The piece is far longer and more detailed that I will be here – and you should read the entire thing because it’s not actually that long and you’ll be smarter for it – but I wanted to pull out two important points that aren’t necessarily related to the details of the specific sanctions.
The first is the speed and relative unanimity with which these very tough sanctions were approved. Obviously, there was a bit of diplomatic jostling around things like Italian luxury goods but it was relatively minor, perhaps because the biggest carveout was always going to be the one that Europe needs to keep the lights on. So pipelines have kept oil and gas flowing from Russian to Europe and money has flowed back from Europe to Russia, even as the rest of the Russian financial system is cut off from the global banking system.
The second theme I want to draw your attention to is how very American sanctions are.

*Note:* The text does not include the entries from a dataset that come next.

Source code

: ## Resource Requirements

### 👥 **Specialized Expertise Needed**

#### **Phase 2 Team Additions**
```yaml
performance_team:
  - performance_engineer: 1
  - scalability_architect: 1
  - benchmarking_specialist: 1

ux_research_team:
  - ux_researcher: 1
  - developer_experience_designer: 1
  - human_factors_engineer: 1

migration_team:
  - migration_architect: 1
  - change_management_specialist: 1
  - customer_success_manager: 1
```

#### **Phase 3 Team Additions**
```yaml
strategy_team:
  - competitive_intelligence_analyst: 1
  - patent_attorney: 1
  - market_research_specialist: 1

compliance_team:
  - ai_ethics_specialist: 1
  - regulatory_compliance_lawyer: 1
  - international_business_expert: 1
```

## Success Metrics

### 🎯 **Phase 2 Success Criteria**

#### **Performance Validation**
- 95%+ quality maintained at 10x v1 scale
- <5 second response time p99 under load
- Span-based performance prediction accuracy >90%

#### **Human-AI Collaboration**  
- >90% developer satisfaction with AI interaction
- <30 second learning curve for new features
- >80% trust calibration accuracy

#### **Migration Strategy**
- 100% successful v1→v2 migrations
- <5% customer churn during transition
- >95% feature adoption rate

Other countries, of course, also employ them as a law enforcement and foreign policy tool, but U.S. sanctions simply hit harder, because so much of the world economy runs on the U.S. dollar-based financial system, and they have only grown more powerful in recent years: .
In Washington, DC, sanctions are sometimes wryly referred to as the “first resort of US foreign policy,” sanctions researcher Edoardo Saravalle said in an interview. “The rules of the US financial system are, to only slightly exaggerate, the rules of the global financial system,” he said. “And Washington [can] kind of weaponize this.”

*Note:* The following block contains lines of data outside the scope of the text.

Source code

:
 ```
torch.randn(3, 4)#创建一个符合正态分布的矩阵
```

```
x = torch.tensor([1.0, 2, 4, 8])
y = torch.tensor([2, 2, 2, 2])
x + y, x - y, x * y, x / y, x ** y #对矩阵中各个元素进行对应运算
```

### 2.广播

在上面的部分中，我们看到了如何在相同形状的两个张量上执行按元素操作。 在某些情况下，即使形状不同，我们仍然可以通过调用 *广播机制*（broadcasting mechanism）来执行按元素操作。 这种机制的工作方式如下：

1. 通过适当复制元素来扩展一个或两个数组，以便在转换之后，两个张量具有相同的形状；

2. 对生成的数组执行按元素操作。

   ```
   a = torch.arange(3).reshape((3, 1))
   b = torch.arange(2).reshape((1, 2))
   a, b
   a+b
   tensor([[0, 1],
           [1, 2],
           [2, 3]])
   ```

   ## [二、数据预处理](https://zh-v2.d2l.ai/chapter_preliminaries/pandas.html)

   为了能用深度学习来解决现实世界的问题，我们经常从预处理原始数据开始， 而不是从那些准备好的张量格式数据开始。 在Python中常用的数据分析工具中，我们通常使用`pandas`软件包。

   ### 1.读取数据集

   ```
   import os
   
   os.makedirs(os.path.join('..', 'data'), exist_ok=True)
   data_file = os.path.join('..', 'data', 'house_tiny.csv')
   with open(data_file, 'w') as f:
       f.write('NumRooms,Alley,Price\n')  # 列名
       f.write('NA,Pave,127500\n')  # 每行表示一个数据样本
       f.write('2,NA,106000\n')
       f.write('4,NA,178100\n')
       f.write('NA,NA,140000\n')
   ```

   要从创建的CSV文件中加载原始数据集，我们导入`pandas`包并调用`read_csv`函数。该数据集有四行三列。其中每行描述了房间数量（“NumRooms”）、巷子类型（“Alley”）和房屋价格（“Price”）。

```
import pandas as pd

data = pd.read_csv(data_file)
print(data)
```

That uniquely American power to regulate global commerce through the US dollar system has grown stronger as the world’s economy has become more intertwined.
Globalization has meant that more and more economic activity flows through an extremely small number of chokepoints, controlled by the United States and its close European allies. Over many years, the US has also built out a significant regulatory apparatus, controlled by the executive branch, to police those chokepoints very effectively. So any sanctions policy the US puts in place can be carried out quickly and with great effect.
Right now, Russia is now feeling the full power of those chokepoints being turned off by the US and its allies, but sanctions’ power is so uniquely American that the US can even go against its putative allies’ wishes, as the Trump administration did with Iran after it pulled out of the nuclear deal, without leaving the rest of the world much recourse.
The lines about the U.S.’s ability to effectively implement sanctions is very important. Perhaps you have witnessed the U.S.’s meek rule of law response to the financial crisis, its weak public health response to the Covid-19 pandemic, or its weak rule of law and public health response to the opioid crisis, among so many other similar failures of inaction, and concluded that the U.S. simply has a low level of what Tooze-pilled bro’s like to call “state capacity,” well fear not: the U.S. state capacity to implement sanctions is very high. It’s a well-conditioned muscle in what otherwise can be a sarcopenic government body.
Oh, and if you want a pithy explanation of why Russia can’t use crypto to get around sanctions, that’s in the full Vox piece too.